Istituito per volontà di Gioacchino Murat nel 1813 e affidato a Giovanni Maria Linguiti, un sacerdote che mette in opera il modello di Pinel e di Esquirol, l’istituto segue per alcuni aspetti un trend generale che va verso un irrigidimento della disciplina interna e l’acquisizione di un ruolo sempre più repressivo nei confronti di comportamenti percepiti come abnormi.
La prospettiva è dichiaratamente quella della storia delle donne; a buon diritto l’a. auspica un supplemento di indagine e di interpretazione rispetto alle motivazioni che portarono molte donne a varcare le soglie di queste istituzioni. Le domande poste all’ampio campione di fonti restano centrali: in che misura taluni comportamenti irregolari legittimavano i ricoveri? Quale il ruolo delle famiglie? Quale la relazione tra la definizione di precise classificazioni nosografiche e le dinamiche di reclusione?

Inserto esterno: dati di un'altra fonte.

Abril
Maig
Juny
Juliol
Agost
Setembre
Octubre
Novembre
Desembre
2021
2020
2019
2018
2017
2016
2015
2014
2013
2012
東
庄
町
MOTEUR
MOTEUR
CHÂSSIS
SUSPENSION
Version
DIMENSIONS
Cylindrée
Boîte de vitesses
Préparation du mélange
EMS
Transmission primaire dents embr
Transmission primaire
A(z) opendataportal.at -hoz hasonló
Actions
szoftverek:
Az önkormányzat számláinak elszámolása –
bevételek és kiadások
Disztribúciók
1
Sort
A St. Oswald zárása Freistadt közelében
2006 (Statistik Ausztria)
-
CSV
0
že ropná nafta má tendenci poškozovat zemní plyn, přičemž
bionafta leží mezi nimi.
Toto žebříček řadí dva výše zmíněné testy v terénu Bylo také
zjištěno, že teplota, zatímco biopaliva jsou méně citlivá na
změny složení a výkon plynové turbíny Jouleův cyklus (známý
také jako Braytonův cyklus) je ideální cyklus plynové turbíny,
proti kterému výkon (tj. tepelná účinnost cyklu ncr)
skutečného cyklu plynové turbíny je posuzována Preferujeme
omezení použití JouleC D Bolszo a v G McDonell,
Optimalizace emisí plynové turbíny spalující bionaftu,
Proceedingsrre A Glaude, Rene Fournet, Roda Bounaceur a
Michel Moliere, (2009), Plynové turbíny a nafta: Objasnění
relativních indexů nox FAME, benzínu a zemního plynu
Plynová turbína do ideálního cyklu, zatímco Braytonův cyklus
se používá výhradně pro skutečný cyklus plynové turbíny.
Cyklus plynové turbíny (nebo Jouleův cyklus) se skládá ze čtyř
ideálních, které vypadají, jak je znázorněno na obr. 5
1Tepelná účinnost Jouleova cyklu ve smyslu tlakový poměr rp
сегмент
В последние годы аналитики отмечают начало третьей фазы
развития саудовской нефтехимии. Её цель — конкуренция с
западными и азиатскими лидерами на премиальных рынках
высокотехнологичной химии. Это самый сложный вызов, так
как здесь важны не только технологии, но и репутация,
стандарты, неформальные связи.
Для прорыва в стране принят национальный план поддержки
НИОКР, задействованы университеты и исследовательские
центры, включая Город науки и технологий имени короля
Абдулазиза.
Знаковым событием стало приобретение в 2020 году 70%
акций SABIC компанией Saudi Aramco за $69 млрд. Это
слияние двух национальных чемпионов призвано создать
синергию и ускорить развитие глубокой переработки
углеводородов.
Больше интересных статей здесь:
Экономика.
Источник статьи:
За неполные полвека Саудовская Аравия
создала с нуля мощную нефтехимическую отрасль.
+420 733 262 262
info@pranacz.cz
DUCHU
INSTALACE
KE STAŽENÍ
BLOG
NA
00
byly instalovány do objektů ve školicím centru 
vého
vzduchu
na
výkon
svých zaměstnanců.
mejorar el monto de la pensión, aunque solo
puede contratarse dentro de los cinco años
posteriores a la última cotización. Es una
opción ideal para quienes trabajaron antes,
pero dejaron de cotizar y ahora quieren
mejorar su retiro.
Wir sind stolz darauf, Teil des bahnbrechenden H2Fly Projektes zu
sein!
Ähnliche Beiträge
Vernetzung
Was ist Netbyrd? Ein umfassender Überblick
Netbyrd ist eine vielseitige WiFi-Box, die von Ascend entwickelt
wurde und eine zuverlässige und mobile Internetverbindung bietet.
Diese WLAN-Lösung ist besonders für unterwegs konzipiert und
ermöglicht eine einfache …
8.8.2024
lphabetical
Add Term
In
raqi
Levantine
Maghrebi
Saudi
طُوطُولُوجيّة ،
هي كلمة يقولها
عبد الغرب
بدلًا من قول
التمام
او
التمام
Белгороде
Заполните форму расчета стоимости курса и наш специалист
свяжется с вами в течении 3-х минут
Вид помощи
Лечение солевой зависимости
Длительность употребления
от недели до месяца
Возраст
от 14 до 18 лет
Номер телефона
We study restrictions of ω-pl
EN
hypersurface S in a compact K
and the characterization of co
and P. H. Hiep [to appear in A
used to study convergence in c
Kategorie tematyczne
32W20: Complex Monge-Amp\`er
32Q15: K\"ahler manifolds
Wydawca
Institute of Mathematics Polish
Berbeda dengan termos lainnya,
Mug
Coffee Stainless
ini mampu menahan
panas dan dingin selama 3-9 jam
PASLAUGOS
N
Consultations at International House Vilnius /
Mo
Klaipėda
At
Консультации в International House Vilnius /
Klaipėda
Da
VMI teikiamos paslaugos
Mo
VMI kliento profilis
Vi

Dal punto di vista sociale, si conferma la netta maggioranza degli uomini tra la popolazione internata rispetto alle donne. Il dato – che allontana l’Italia (soprattutto del Sud, Roma compresa) dalle coeve esperienze europee – si spiega con la maggiore attitudine delle famiglie a nascondere/gestire le figlie irregolari anche in ossequio alle regole tradizionali del patriarcato; più pubblica la vita degli uomini, altrettanto la gestione della loro eventuale malattia.
La famiglia, soprattutto con le minori, si conferma attiva, protettiva, ma anche pronta a chiedere il ricovero in nome di un onore e di un ordine morale da rispettare; in ogni caso pronta a mediare con la Direzione medica.
Per le ragazze, il comportamento morale resta il perno dell’azione di controllo socia- le: verso le diverse tipologie di «pericolanti» da un lato si poteva far ricorso alla malattia per contenere la responsabilità di una condotta scellerata, dall’altro l’istituzione chiedeva di ravvedersi, confermando l’intento di modellare nel profondo personalità nuove. Criminali e «tribadi» sono, infine, tra le tipologie più rappresentate all’interno delle mura manicomiali: qui l’antropologia criminale e lo sguardo giudicante e voyeuristico degli psichiatri giocheranno un ruolo cruciale.
Il testo si conclude con tre storie paradigmatiche; le fonti, in questo caso particolarmente generose, consentono all’a. di (ben) presentarle sul piano narrativo, lasciando al lettore molti spunti su cui riflettere.